Official TensorFlow implementation of ConvNeXt-ChARM: ConvNeXt-based Transform for Efficient Neural Image Compression.
Swin Transformer
ConvNeXt
Learning-based Codecs
Image Compression
TensorFlow
Please do not hesitate to open an issue to inform of any problem you may find within this repository. Also, you can email me for questions or comments.
- This repository is built upon the official TensorFlow implementation of Channel-Wise Autoregressive Entropy Models for Learned Image Compression.
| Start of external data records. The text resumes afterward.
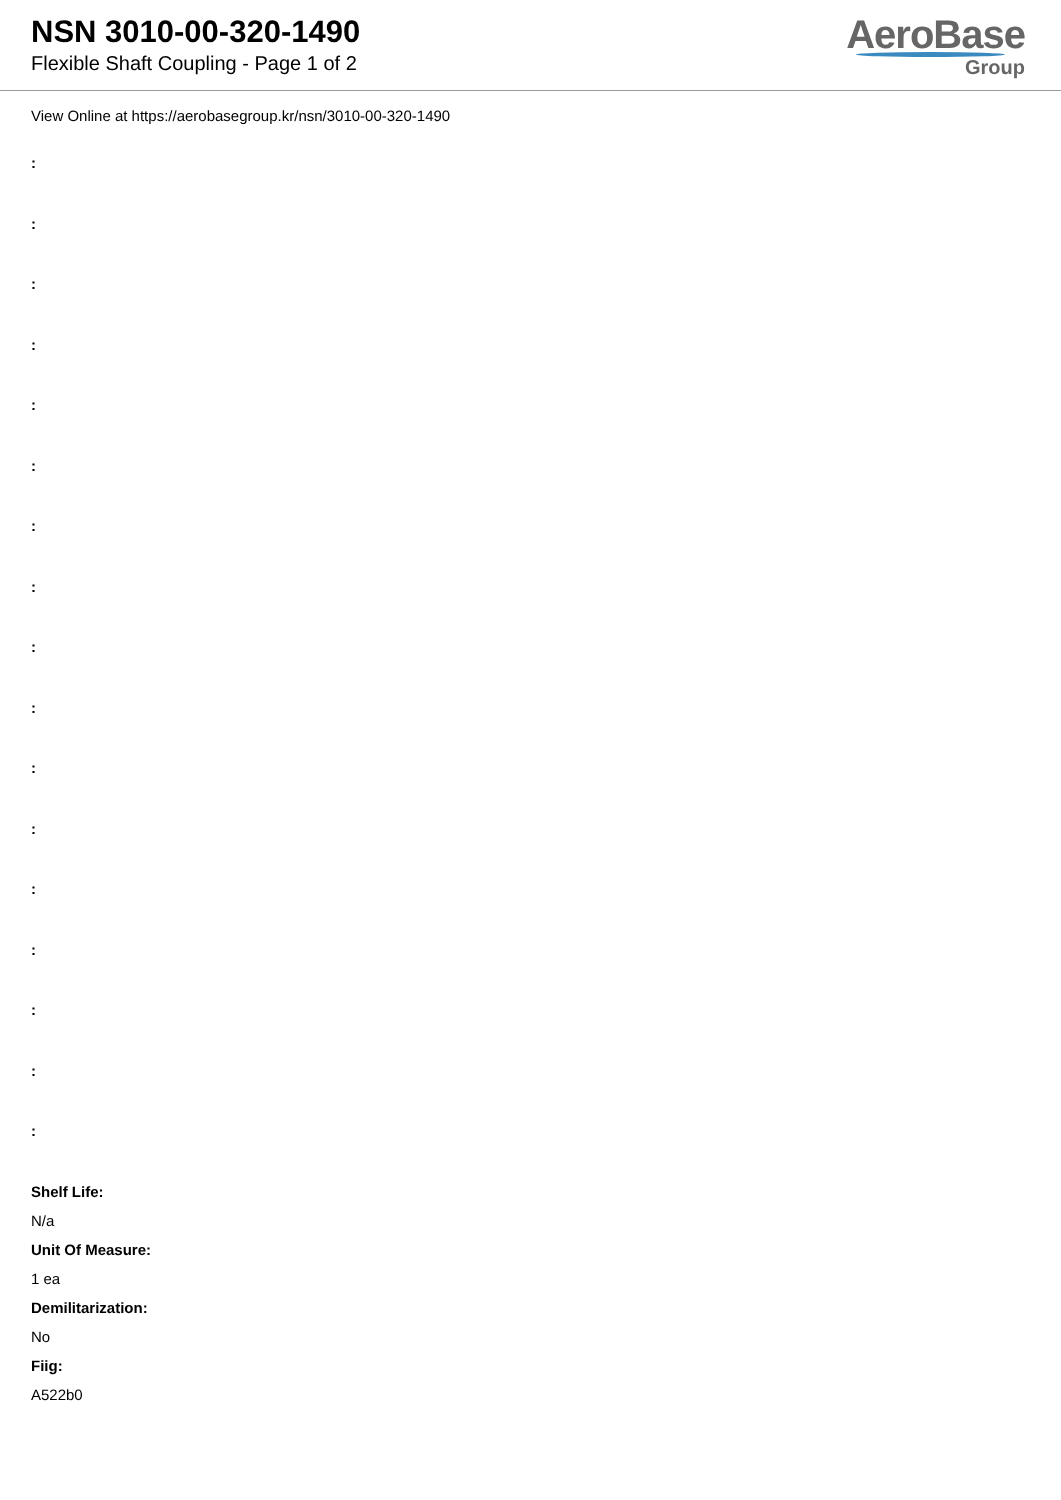NSN 3010-00-320-1490
Flexible Shaft Coupling - Page 1 of 2
AeroBase
Group
View Online at https://aerobasegroup.kr/nsn/3010-00-320-1490
:
:
:
:
:
:
:
:
:
:
:
:
:
:
:
:
:
Shelf Life:
N/a
Unit Of Measure:
1 ea
Demilitarization:
No
Fiig:
A522b0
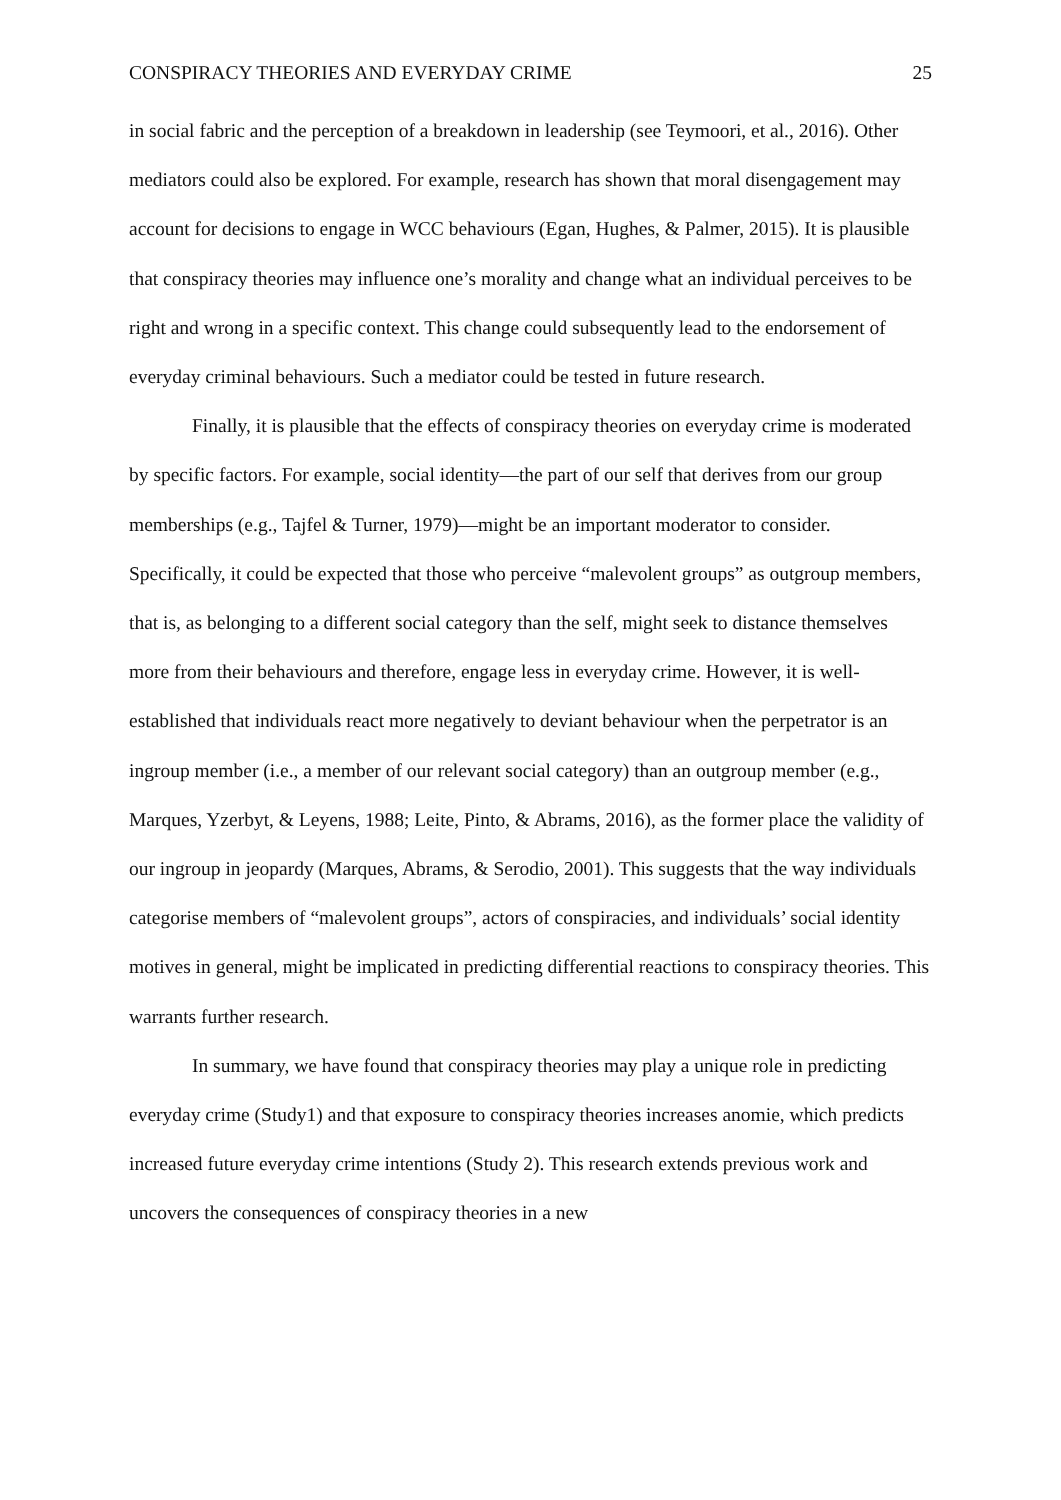CONSPIRACY THEORIES AND EVERYDAY CRIME 25
in social fabric and the perception of a breakdown in leadership (see Teymoori, et al., 2016). Other mediators could also be explored. For example, research has shown that moral disengagement may account for decisions to engage in WCC behaviours (Egan, Hughes, & Palmer, 2015). It is plausible that conspiracy theories may influence one’s morality and change what an individual perceives to be right and wrong in a specific context. This change could subsequently lead to the endorsement of everyday criminal behaviours. Such a mediator could be tested in future research.
Finally, it is plausible that the effects of conspiracy theories on everyday crime is moderated by specific factors. For example, social identity—the part of our self that derives from our group memberships (e.g., Tajfel & Turner, 1979)—might be an important moderator to consider. Specifically, it could be expected that those who perceive “malevolent groups” as outgroup members, that is, as belonging to a different social category than the self, might seek to distance themselves more from their behaviours and therefore, engage less in everyday crime. However, it is well-established that individuals react more negatively to deviant behaviour when the perpetrator is an ingroup member (i.e., a member of our relevant social category) than an outgroup member (e.g., Marques, Yzerbyt, & Leyens, 1988; Leite, Pinto, & Abrams, 2016), as the former place the validity of our ingroup in jeopardy (Marques, Abrams, & Serodio, 2001). This suggests that the way individuals categorise members of “malevolent groups”, actors of conspiracies, and individuals’ social identity motives in general, might be implicated in predicting differential reactions to conspiracy theories. This warrants further research.
In summary, we have found that conspiracy theories may play a unique role in predicting everyday crime (Study1) and that exposure to conspiracy theories increases anomie, which predicts increased future everyday crime intentions (Study 2). This research extends previous work and uncovers the consequences of conspiracy theories in a new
This baseline is referred to as Conv-ChARM
- We provide lightweight versions of the models by removing the latent residual prediction (LRP) transform and slicing latent means and scales, as done in the Tensorflow reimplementation of SwinT-ChARM from the original paper TRANSFORMER-BASED TRANSFORM CODING.
- Refer to the TensorFlow Compression (TFC) library to build your own ML models with end-to-end optimized data compression built in.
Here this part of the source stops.